_EXERCISE PROMPT_.
Each line of the records has to be copied exactly, though the pictures must be left out.

_DATA SUPPLIED_.
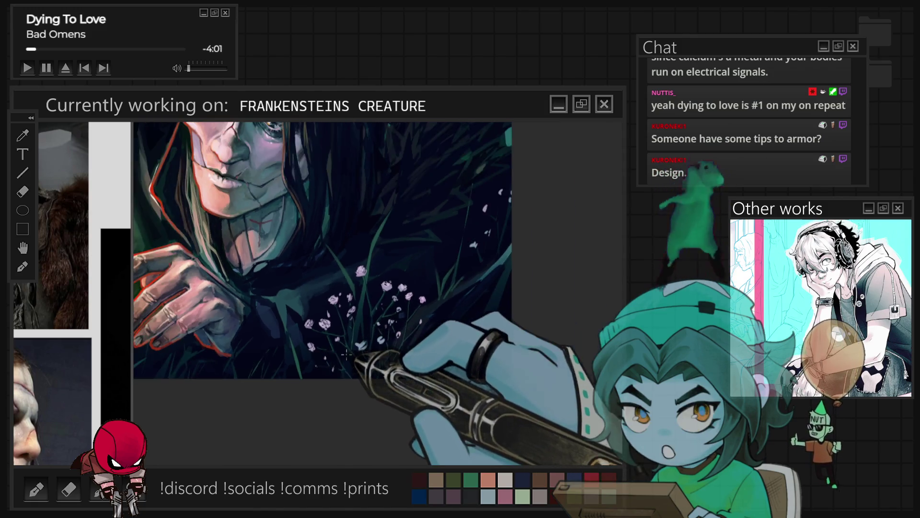
scroll(115, 266, "up", 3)
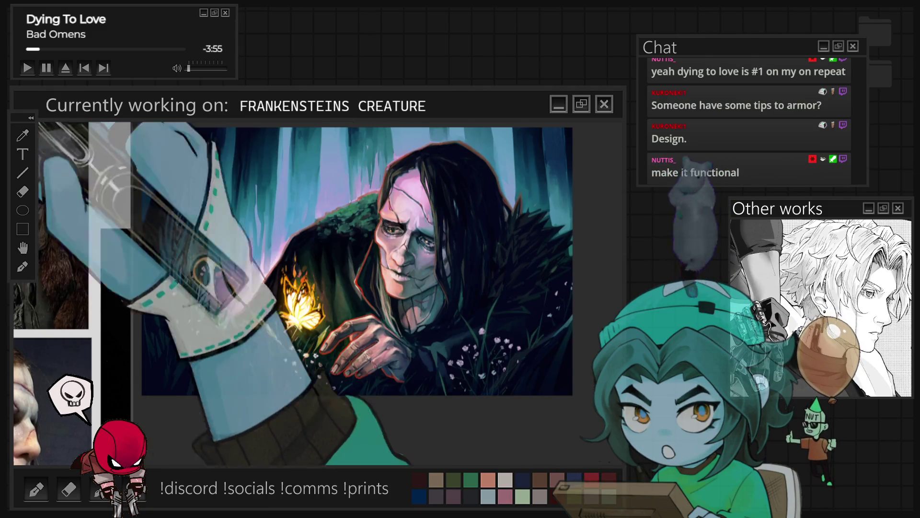
key("ctrl+Tab")
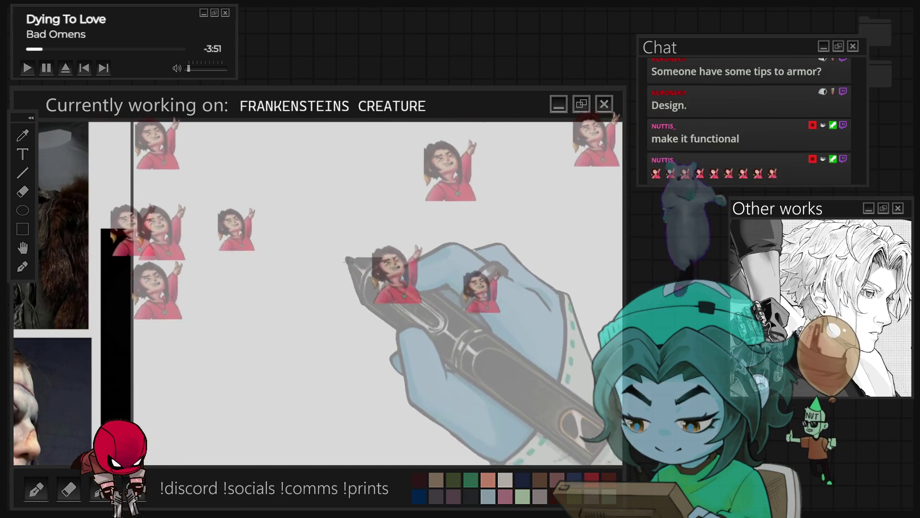
Sketch the chestplate outline: top line, left and right sides, and a doubled bottom curve
left_click_drag(350, 187, 453, 201)
left_click_drag(289, 222, 288, 350)
mouse_move(397, 229)
left_mouse_down()
mouse_move(409, 315)
mouse_move(399, 359)
left_mouse_up()
left_click_drag(286, 360, 407, 388)
mouse_move(462, 206)
left_mouse_down()
mouse_move(475, 298)
mouse_move(439, 376)
left_mouse_up()
mouse_move(283, 362)
left_mouse_down()
mouse_move(267, 386)
mouse_move(458, 419)
left_mouse_up()
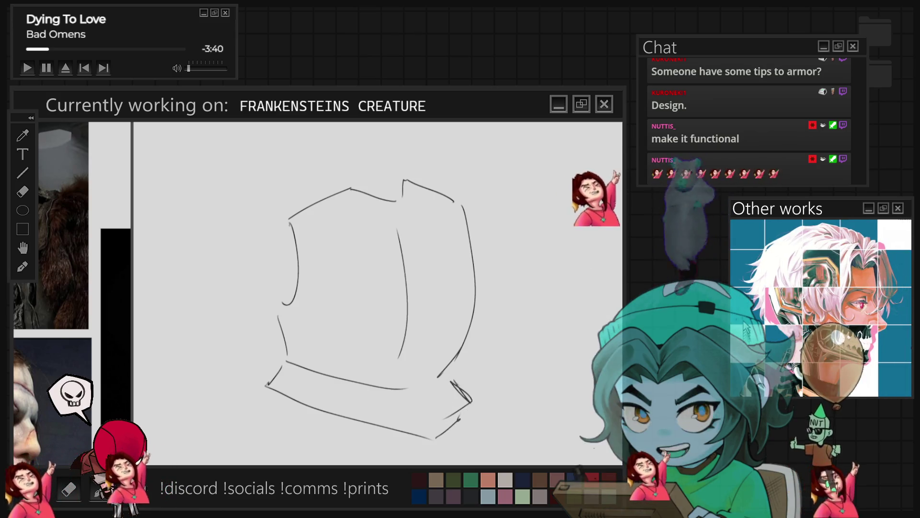
mouse_move(267, 387)
left_mouse_down()
mouse_move(431, 437)
mouse_move(423, 394)
left_mouse_up()
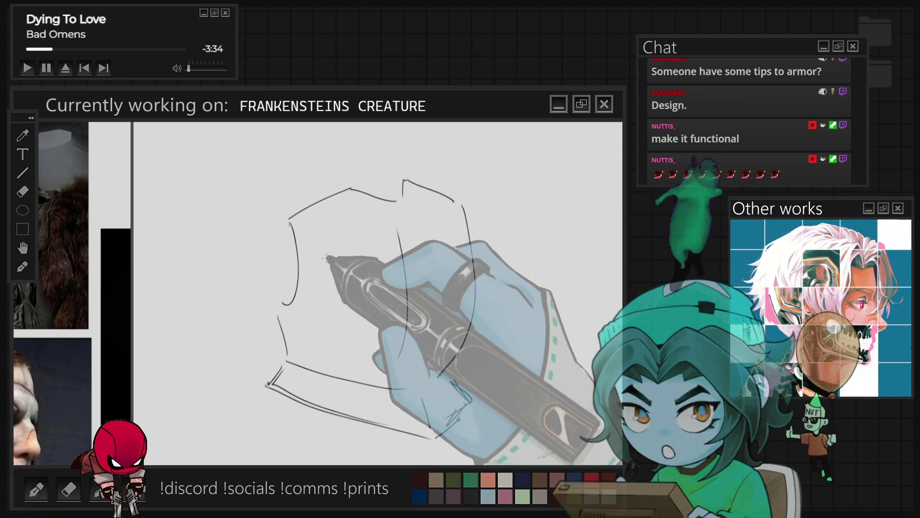
Redraw the chestplate's top edge with a neckline, zigzag and a short top-right diagonal
left_click_drag(343, 190, 415, 208)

_EXERCISE SOLUTION_.
scroll(115, 266, "up", 3)
key("ctrl+Tab")
Sketch the chestplate outline: top line, left and right sides, and a doubled bottom curve
left_click_drag(350, 187, 453, 201)
left_click_drag(289, 222, 288, 350)
mouse_move(397, 229)
left_mouse_down()
mouse_move(409, 315)
mouse_move(399, 359)
left_mouse_up()
left_click_drag(286, 360, 407, 388)
mouse_move(462, 206)
left_mouse_down()
mouse_move(475, 298)
mouse_move(439, 376)
left_mouse_up()
mouse_move(283, 362)
left_mouse_down()
mouse_move(267, 386)
mouse_move(458, 419)
left_mouse_up()
mouse_move(267, 387)
left_mouse_down()
mouse_move(431, 437)
mouse_move(423, 394)
left_mouse_up()
Redraw the chestplate's top edge with a neckline, zigzag and a short top-right diagonal
left_click_drag(343, 190, 415, 208)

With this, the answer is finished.